Although there is no single test for the existence or parameters of a practice,

the authorities are agreed that the evidence establishing or defining a practice must be
clear, unequivocal, and mutually accepted by the parties. Elkouri & Elkouri, How

Arbitration Works (3rd Ed), at 22-24. In the matter before me, the evidence does not

meet these criteria.

At the hearing, the Union presented UX 5, a list of employees who the Union

claimed were permitted to change shifts. In its brief at 2, the Union backed away

from UX 5 somewhat, so that the arbitrator is left with CX 1 as the only mutually

agreeable evidence as to the parties' practice. Unfortunately, CX 1, even as jointly

revised, is quite incomplete, because job classifications are not specified for all of the

employees named. Inasmuch as the Union accepted CX 1 after it had received a copy

of the Company's brief in which the Company clearly articulated its version of the

practice, a reasonable assumption is that all employees named in CX 1 worked in

unclassified positions, except as otherwise indicated on the exhibit or at the hearing.

Only twelve (12) employees are claimed to have changed shifts pursuant to

practice -- Robert Flournoy, Rick Flournoy, R. Beddingfield, A. Hawken, Bliven Sr.,

Bliven Jr., M. Quinn, J. Sawle, R. McPherson, D. Beddingfield, K. Cleary, and M.

Cleary.

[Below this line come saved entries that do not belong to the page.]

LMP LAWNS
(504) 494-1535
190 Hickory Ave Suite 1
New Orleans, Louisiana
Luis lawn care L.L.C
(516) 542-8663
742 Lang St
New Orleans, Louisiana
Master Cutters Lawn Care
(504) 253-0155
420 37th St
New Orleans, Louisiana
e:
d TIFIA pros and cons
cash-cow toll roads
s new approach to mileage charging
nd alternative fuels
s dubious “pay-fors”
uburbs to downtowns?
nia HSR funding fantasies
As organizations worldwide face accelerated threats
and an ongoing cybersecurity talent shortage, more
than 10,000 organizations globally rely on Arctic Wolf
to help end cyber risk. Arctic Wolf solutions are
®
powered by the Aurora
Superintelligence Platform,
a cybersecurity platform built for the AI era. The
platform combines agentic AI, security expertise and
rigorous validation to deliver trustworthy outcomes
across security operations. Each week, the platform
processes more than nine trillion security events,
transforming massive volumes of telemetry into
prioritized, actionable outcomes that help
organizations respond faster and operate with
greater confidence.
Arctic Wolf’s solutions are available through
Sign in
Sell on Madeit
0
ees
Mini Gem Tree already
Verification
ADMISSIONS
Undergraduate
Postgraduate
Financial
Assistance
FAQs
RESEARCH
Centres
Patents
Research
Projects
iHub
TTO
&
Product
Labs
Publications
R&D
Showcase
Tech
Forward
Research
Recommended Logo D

Of these twelve, there is evidence that at most three (3), Robert Flournoy, R.

Beddingfield and M. Quinn, worked in classified positions.

The parties seem agreed that Robert Flournoy changed shifts outside of normal

channels. He was a boring mill operator on nights, who wanted to spend more time

with his family. To do so, Robert Flournoy took a lesser paying job as a drill press
operator on the day shift, August 1, 1988. Thus, his transfer definitely was contrary to

the terms of the CBA, Article VII, §8(d), and so supports the Union's position.

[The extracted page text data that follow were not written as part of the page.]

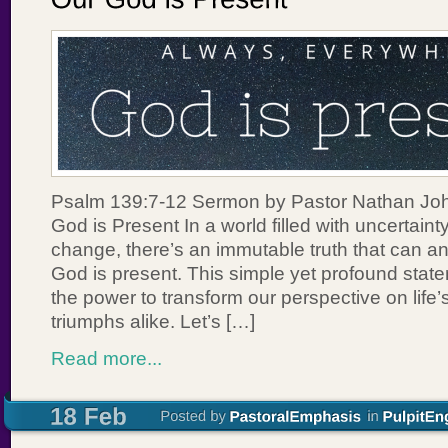
Psalm 139:7-12 Sermon by Pastor Nathan Joh
God is Present In a world filled with uncertain
change, there’s an immutable truth that can a
God is present. This simple yet profound statem
the power to transform our perspective on life
triumphs alike. Let’s […]
Read more...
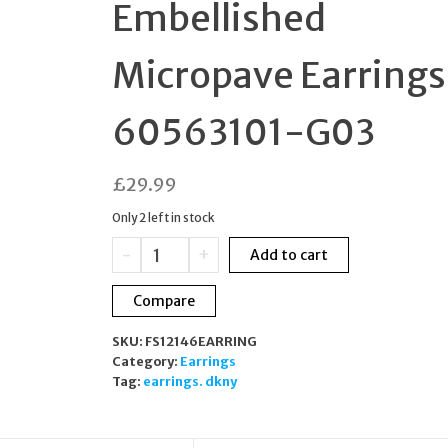
Embellished
BRACELET
Micropave Earrings
WRISTWATCH
60563101-G03
£
29.99
Only 2 left in stock
DKNY
-
+
Add to cart
Silver
Tone
Compare
Embellished
Micropave
SKU:
FS12146EARRING
Earrings
Category:
Earrings
60563101-
Tag:
earrings. dkny
G03
quantity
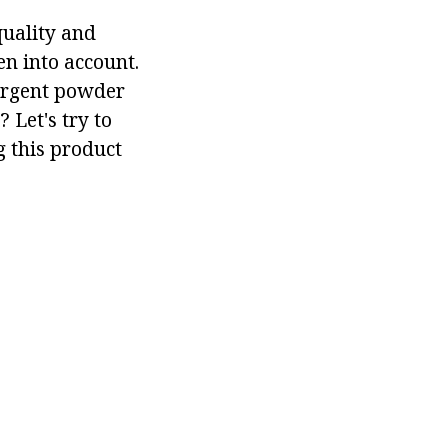
quality and
en into account.
tergent powder
 Let's try to
g this product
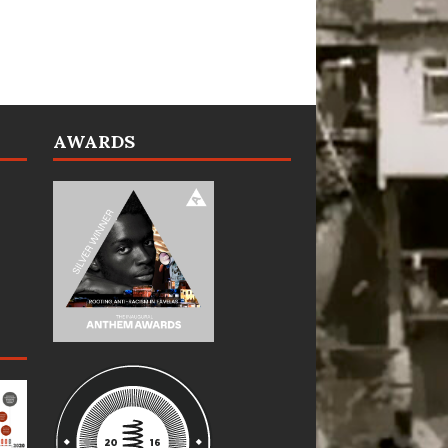
AWARDS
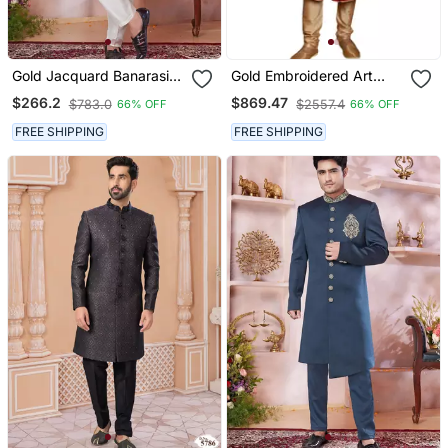
Gold Jacquard Banarasi
Gold Embroidered Art
Silk Sherwani With Faux
Dupion Silk Sherwani
$266.2
$869.47
$783.0
$2557.4
66% OFF
66% OFF
Satin Churidar For Men
FREE SHIPPING
FREE SHIPPING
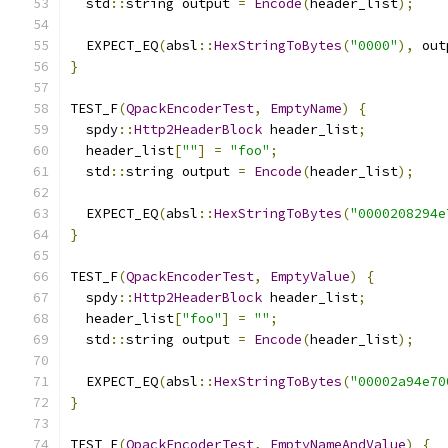
  std
::
string output 
=
Encode
(
header_list
);
  EXPECT_EQ
(
absl
::
HexStringToBytes
(
"0000"
),
 out
}
TEST_F
(
QpackEncoderTest
,
EmptyName
)
{
  spdy
::
Http2HeaderBlock
 header_list
;
  header_list
[
""
]
=
"foo"
;
  std
::
string output 
=
Encode
(
header_list
);
  EXPECT_EQ
(
absl
::
HexStringToBytes
(
"0000208294e
}
TEST_F
(
QpackEncoderTest
,
EmptyValue
)
{
  spdy
::
Http2HeaderBlock
 header_list
;
  header_list
[
"foo"
]
=
""
;
  std
::
string output 
=
Encode
(
header_list
);
  EXPECT_EQ
(
absl
::
HexStringToBytes
(
"00002a94e70
}
TEST_F
(
QpackEncoderTest
,
EmptyNameAndValue
)
{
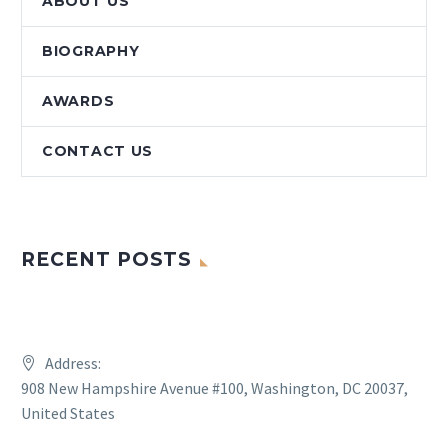
ABOUT US
BIOGRAPHY
AWARDS
CONTACT US
RECENT POSTS
Address:
908 New Hampshire Avenue #100, Washington, DC 20037,
United States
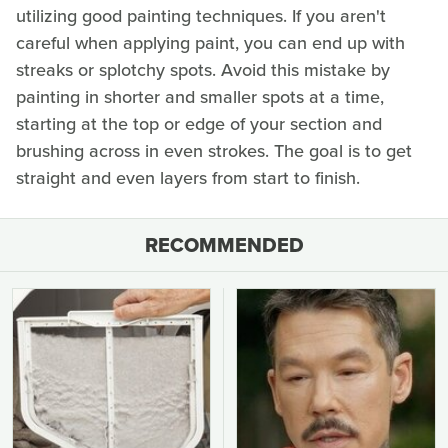
utilizing good painting techniques. If you aren't
careful when applying paint, you can end up with
streaks or splotchy spots. Avoid this mistake by
painting in shorter and smaller spots at a time,
starting at the top or edge of your section and
brushing across in even strokes. The goal is to get
straight and even layers from start to finish.
RECOMMENDED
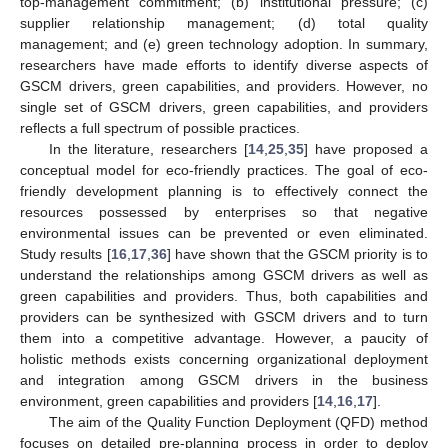
top-management commitment; (b) institutional pressure; (c)
supplier relationship management; (d) total quality
management; and (e) green technology adoption. In summary,
researchers have made efforts to identify diverse aspects of
GSCM drivers, green capabilities, and providers. However, no
single set of GSCM drivers, green capabilities, and providers
reflects a full spectrum of possible practices.
In the literature, researchers [
14
,
25
,
35
] have proposed a
conceptual model for eco-friendly practices. The goal of eco-
friendly development planning is to effectively connect the
resources possessed by enterprises so that negative
environmental issues can be prevented or even eliminated.
Study results [
16
,
17
,
36
] have shown that the GSCM priority is to
understand the relationships among GSCM drivers as well as
green capabilities and providers. Thus, both capabilities and
providers can be synthesized with GSCM drivers and to turn
them into a competitive advantage. However, a paucity of
holistic methods exists concerning organizational deployment
and integration among GSCM drivers in the business
environment, green capabilities and providers [
14
,
16
,
17
].
The aim of the Quality Function Deployment (QFD) method
focuses on detailed pre-planning process in order to deploy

The parties further agree that on June 5, 1989, M. Quinn, the night welding

leader, became the day welding leader, when Roland Morency, the prior day leader,

transferred to an office job. M. Quinn's move, on its face, appears consistent with the

CBA and hence supports the Company's position.

On January 16, 1989, R. Beddingfield, a secondary drill press operator on the

night shift, transferred to days as a Hi-Lo operator in the secondary department. Since

he went from unclassified to classified, his shift change was consistent with Article

VII, §8(d) and so supports the Company's position.

Of the remaining nine (9) shift changes, all nine are consistent with the

Company's position that shift changes are permitted within unclassified positions, so

long as there is a new hire or probationary employee to replace the transferee. Thus,

D. Beddingfield, who had a substance abuse problem, was permitted to transfer to

days on September 17, 1984, because D. Horton and R. McPherson had been hired

on September 6, 1984. The fact that the transfer occurred shortly after D.

Beddingfield requested a transfer, was coincidental.

Similarly, Bliven Sr., who had transportation problems, was permitted to

transfer from nights to days on February 3, 1988, because Alan Hawkins had been

hired on December 1, 1987, and was completing his probationary period. Bliven Jr.
transferred from nights to days on September 8, 1987, to be with his family, but only

after John Boyden had been hired on August 10, 1987. On February 29, 1988, Rick

Flournoy switched from nights to days, to be with his family, but only because Craig

Thomas, who had been hired December 3, 1987, was coming off probation.

In general, the evidence of a practice along the lines that the Union asserts was

unclear, conflicting, and confusing. In the absence of evidence that is clear,

unequivocal and mutually accepted, any grievance over past practice must be denied.

There is a practice, but it heretofore (with minor exception) has been limited to

unclassified positions. For all the foregoing reasons, the grievance is DENIED.